I’m shocked and appalled at the state of the house.
The One has been sending me pictures of the various goings on at home and I’m seeing the building with fresh eyes. I must have been focussing on the interior of the house before, because the exterior sure looks like hell.
The mass of things still to come with the building project messes with my head while I descend through a purple vacuum before falling asleep at night. There’s just so much more to do, and making some order of it puts me into a coma.
On The One’s while-I’m-away-to-do-list is to get cracking with the rés do chão. On the ground floor there are two rooms, one of which will be a bedroom and the other will transmogrify between wood storage, tool temple and japanese tranquility contemplation space.
Have I ever mentioned that The One, although pretending otherwise, hates renovating? He wants to get stuff done, sharing my motivation not to live in a garbage dump forever, but the man gets no joy from getting sweaty nor irradiating his consciousness with the drone of power tools. He does like playing with his man-friends though, and what better reason to call them up than ‘the wife wants me to fix up a bedroom’? I look upon his housework to-do list less as torture and more like an excuse to crack a coldie with his mates.
Anyway, master builder Ian says the bedroom will take a day to do, darling. How many times in the last 5 years have I wished my mate Ian was just down the road in Portugal, rather than in Sydney. At a barbie on Sunday a bunch of us were calculating how long we’d known each other and doesn’t the sound of 26 years make you feel old? I blame Ian for making me want to build things.
So, after the bedroom we’ve got more to do on the living room, including a new kitchen. Tragically I want to redo the walls and the floor, because the finishes on both aren’t working. The walls are too rough and the floor is too filthy. It’ll only take a day, darling.
Then, at last it will be time to don the safety boots again and launch some scaffolding because I’ll be stripping off the ancient render on the front of the house. It’s a job I’ve wanted to do since before I bought the place. De-rendering will lead to re-pointing, which is an epic job as the house has something like 300m2 of exterior wall. But I love pointing. Didn’t buy a stone house for nothing.
Somewhere before finishing the pointing the ruin’s walls need to be grown to make them level with the main house (the house is originally two house built together, one we call the main house and the other is called the ruin). I’m also really looking forward to this bit, because not only is it about building in stone, but doing it 4 metres off the ground. The Ancient Egyptians made this stuff look easy… we’re going to need some proper engineering and safety plans. Just like a real job. Be like making movies again. I should get a few grips over to help. Yay. I’m looking forward to the great arms it will give me.

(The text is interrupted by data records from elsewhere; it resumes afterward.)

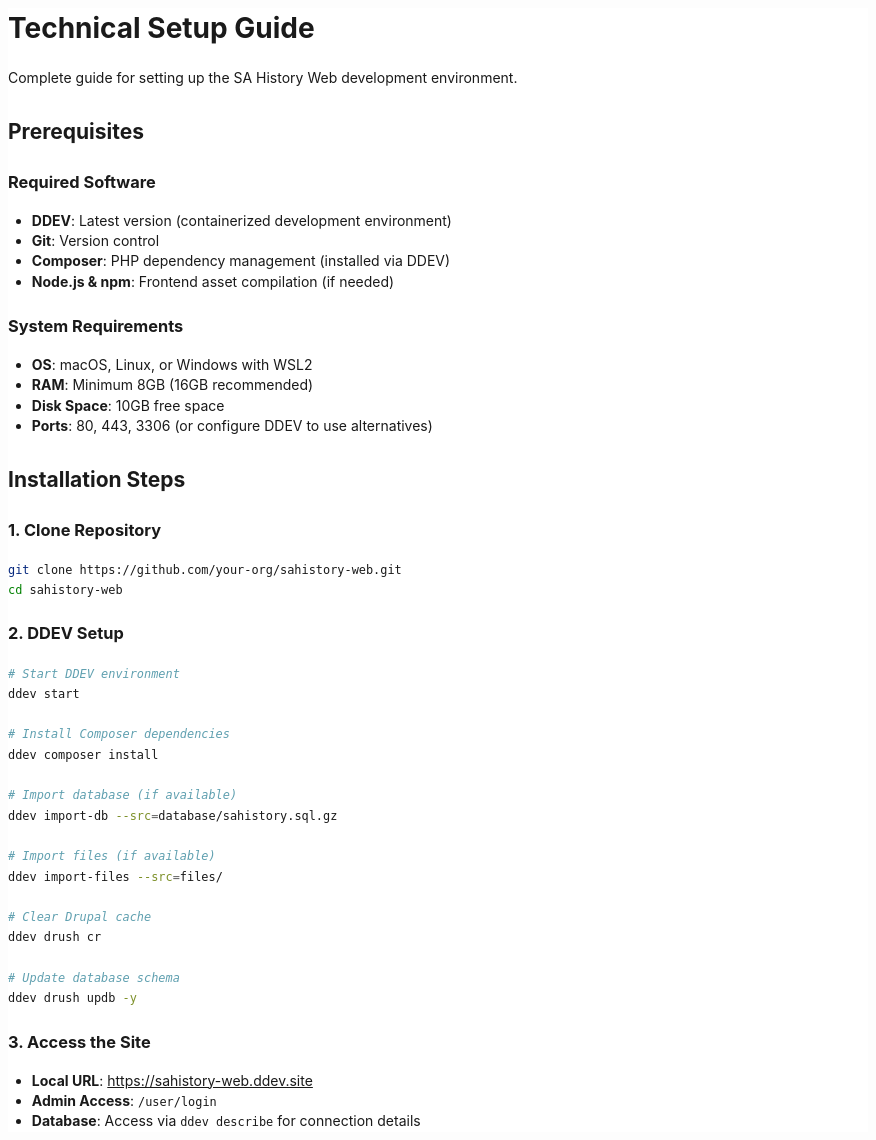 # Technical Setup Guide

Complete guide for setting up the SA History Web development environment.

## Prerequisites

### Required Software
- **DDEV**: Latest version (containerized development environment)
- **Git**: Version control
- **Composer**: PHP dependency management (installed via DDEV)
- **Node.js & npm**: Frontend asset compilation (if needed)

### System Requirements
- **OS**: macOS, Linux, or Windows with WSL2
- **RAM**: Minimum 8GB (16GB recommended)
- **Disk Space**: 10GB free space
- **Ports**: 80, 443, 3306 (or configure DDEV to use alternatives)

## Installation Steps

### 1. Clone Repository
```bash
git clone https://github.com/your-org/sahistory-web.git
cd sahistory-web
```

### 2. DDEV Setup
```bash
# Start DDEV environment
ddev start

# Install Composer dependencies
ddev composer install

# Import database (if available)
ddev import-db --src=database/sahistory.sql.gz

# Import files (if available) 
ddev import-files --src=files/

# Clear Drupal cache
ddev drush cr

# Update database schema
ddev drush updb -y
```

### 3. Access the Site
- **Local URL**: https://sahistory-web.ddev.site
- **Admin Access**: `/user/login`
- **Database**: Access via `ddev describe` for connection details
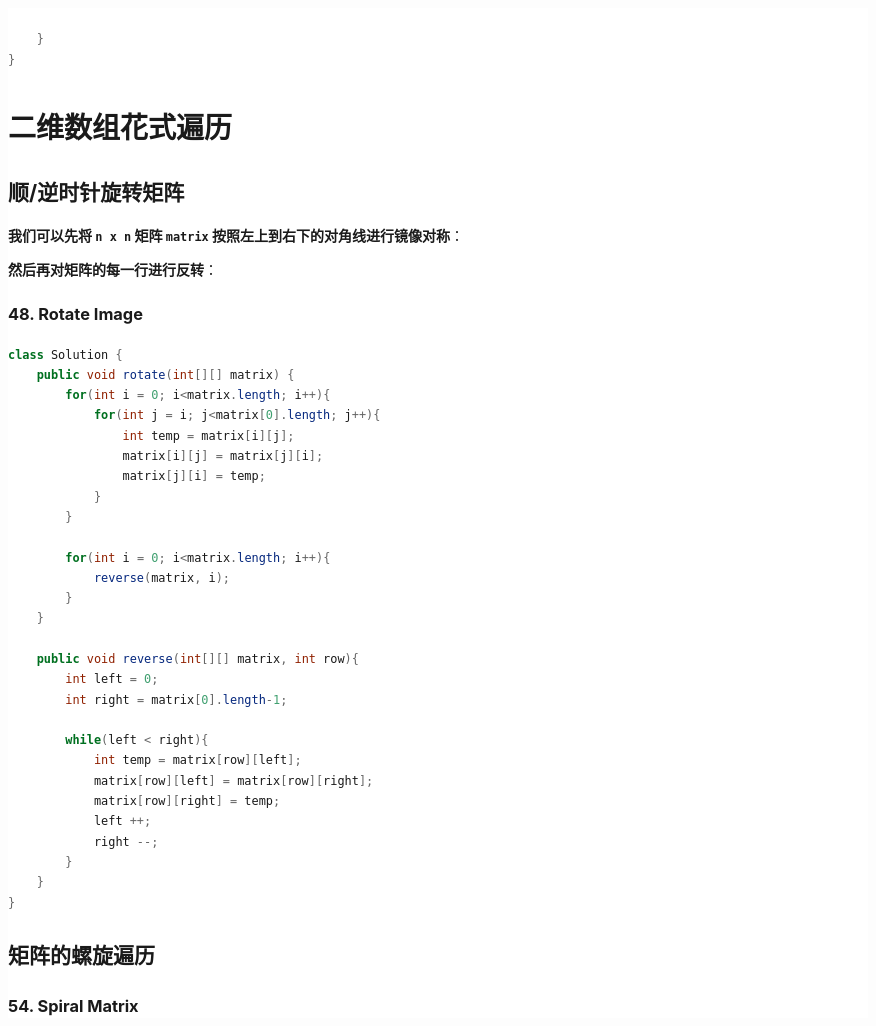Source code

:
 ```java
        
    }
}
```

# 二维数组花式遍历

## 顺/逆时针旋转矩阵

**我们可以先将 `n x n` 矩阵 `matrix` 按照左上到右下的对角线进行镜像对称**：

**然后再对矩阵的每一行进行反转**：

### 48. Rotate Image

```java
class Solution {
    public void rotate(int[][] matrix) {
        for(int i = 0; i<matrix.length; i++){
            for(int j = i; j<matrix[0].length; j++){
                int temp = matrix[i][j];
                matrix[i][j] = matrix[j][i];
                matrix[j][i] = temp;
            }
        }
        
        for(int i = 0; i<matrix.length; i++){
            reverse(matrix, i);
        }
    }
    
    public void reverse(int[][] matrix, int row){
        int left = 0;
        int right = matrix[0].length-1;
        
        while(left < right){
            int temp = matrix[row][left];
            matrix[row][left] = matrix[row][right];
            matrix[row][right] = temp;
            left ++;
            right --;
        }
    }
}
```

## 矩阵的螺旋遍历

### 54. Spiral Matrix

Then I’ll get out of the way for a bit and let Penfold put on a new roof on the ruin. That will of course be a serious advancement especially as I’ll get an instant 50m2 dry toolshed out of it. The new roof could lead onto a new floor (although yes it would be cool to do it the other way around) but by now we are talking about winning lotto to pay for it.
But if you could just indulge my construction fantasy a little longer… the new floor gets connected with the floor we are now living on, via a doorway from one house to the other, through our living room wall. And then we’d have a big master bedroom and the room downstairs becomes an office. Then there’s the annexe, which needs a new roof, a tiny bathroom and some lime on the interior walls and that becomes a guest room. And by then, Portugal will be well into its renaissance, with an robust economy built on the back of renewable energy and an organic, free range, agricultural boom. A woman prime minister of the newly formed Green and Independent coalition will be a leader in the New Way of democratic, participatory economics, in which governments have practically extinguished defense spending in favour of improving health services and education. Power and wealth is diverted from the few into the hands of many via a radical restructure of corporations where the work of all collaborators is valued equally, filtering through society as a dilution of hierarchy and an extraordinary development in personal independence, individualism and creativity. Huge advances in science comes of this, with the eradication of many diseases and solutions for well being and happiness. Crime is therefore reduced, and freed from fear and poverty, the people become altruistic, both community conscious and world aware. And we all keep chickens.